- **PROVIDED INFORMATION**:
★ ★ ★ ★ ★
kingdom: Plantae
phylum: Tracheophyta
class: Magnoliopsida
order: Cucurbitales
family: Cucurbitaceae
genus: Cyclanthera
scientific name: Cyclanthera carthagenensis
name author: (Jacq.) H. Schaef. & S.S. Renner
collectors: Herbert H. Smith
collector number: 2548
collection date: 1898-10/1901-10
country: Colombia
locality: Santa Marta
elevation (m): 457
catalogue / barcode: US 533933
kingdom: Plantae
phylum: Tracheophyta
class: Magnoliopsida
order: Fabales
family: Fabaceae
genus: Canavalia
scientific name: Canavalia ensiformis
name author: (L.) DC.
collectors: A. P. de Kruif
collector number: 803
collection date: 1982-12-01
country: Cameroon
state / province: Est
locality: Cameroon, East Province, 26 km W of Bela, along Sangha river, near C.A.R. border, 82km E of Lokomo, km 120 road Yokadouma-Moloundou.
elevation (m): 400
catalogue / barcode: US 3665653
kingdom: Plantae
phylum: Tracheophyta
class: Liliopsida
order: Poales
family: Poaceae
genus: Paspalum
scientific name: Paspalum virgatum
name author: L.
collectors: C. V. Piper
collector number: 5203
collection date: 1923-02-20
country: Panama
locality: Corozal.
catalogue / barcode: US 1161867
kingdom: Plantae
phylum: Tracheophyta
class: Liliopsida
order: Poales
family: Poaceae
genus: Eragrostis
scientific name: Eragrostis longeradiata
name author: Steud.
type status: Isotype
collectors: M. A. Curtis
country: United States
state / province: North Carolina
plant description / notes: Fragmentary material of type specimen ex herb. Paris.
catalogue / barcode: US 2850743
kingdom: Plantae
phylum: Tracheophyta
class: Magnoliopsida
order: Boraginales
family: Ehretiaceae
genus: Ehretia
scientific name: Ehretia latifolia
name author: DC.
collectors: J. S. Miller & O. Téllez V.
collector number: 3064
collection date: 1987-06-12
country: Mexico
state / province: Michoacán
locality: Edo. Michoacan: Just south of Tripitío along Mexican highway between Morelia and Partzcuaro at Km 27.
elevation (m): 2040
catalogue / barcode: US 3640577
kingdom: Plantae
★ ★ ★ ★ ★
- **THE TASK**:
Retype every line of the entries above without changing anything.

- **EXERCISE RESPONSE**:
kingdom: Plantae
phylum: Tracheophyta
class: Magnoliopsida
order: Cucurbitales
family: Cucurbitaceae
genus: Cyclanthera
scientific name: Cyclanthera carthagenensis
name author: (Jacq.) H. Schaef. & S.S. Renner
collectors: Herbert H. Smith
collector number: 2548
collection date: 1898-10/1901-10
country: Colombia
locality: Santa Marta
elevation (m): 457
catalogue / barcode: US 533933
kingdom: Plantae
phylum: Tracheophyta
class: Magnoliopsida
order: Fabales
family: Fabaceae
genus: Canavalia
scientific name: Canavalia ensiformis
name author: (L.) DC.
collectors: A. P. de Kruif
collector number: 803
collection date: 1982-12-01
country: Cameroon
state / province: Est
locality: Cameroon, East Province, 26 km W of Bela, along Sangha river, near C.A.R. border, 82km E of Lokomo, km 120 road Yokadouma-Moloundou.
elevation (m): 400
catalogue / barcode: US 3665653
kingdom: Plantae
phylum: Tracheophyta
class: Liliopsida
order: Poales
family: Poaceae
genus: Paspalum
scientific name: Paspalum virgatum
name author: L.
collectors: C. V. Piper
collector number: 5203
collection date: 1923-02-20
country: Panama
locality: Corozal.
catalogue / barcode: US 1161867
kingdom: Plantae
phylum: Tracheophyta
class: Liliopsida
order: Poales
family: Poaceae
genus: Eragrostis
scientific name: Eragrostis longeradiata
name author: Steud.
type status: Isotype
collectors: M. A. Curtis
country: United States
state / province: North Carolina
plant description / notes: Fragmentary material of type specimen ex herb. Paris.
catalogue / barcode: US 2850743
kingdom: Plantae
phylum: Tracheophyta
class: Magnoliopsida
order: Boraginales
family: Ehretiaceae
genus: Ehretia
scientific name: Ehretia latifolia
name author: DC.
collectors: J. S. Miller & O. Téllez V.
collector number: 3064
collection date: 1987-06-12
country: Mexico
state / province: Michoacán
locality: Edo. Michoacan: Just south of Tripitío along Mexican highway between Morelia and Partzcuaro at Km 27.
elevation (m): 2040
catalogue / barcode: US 3640577
kingdom: Plantae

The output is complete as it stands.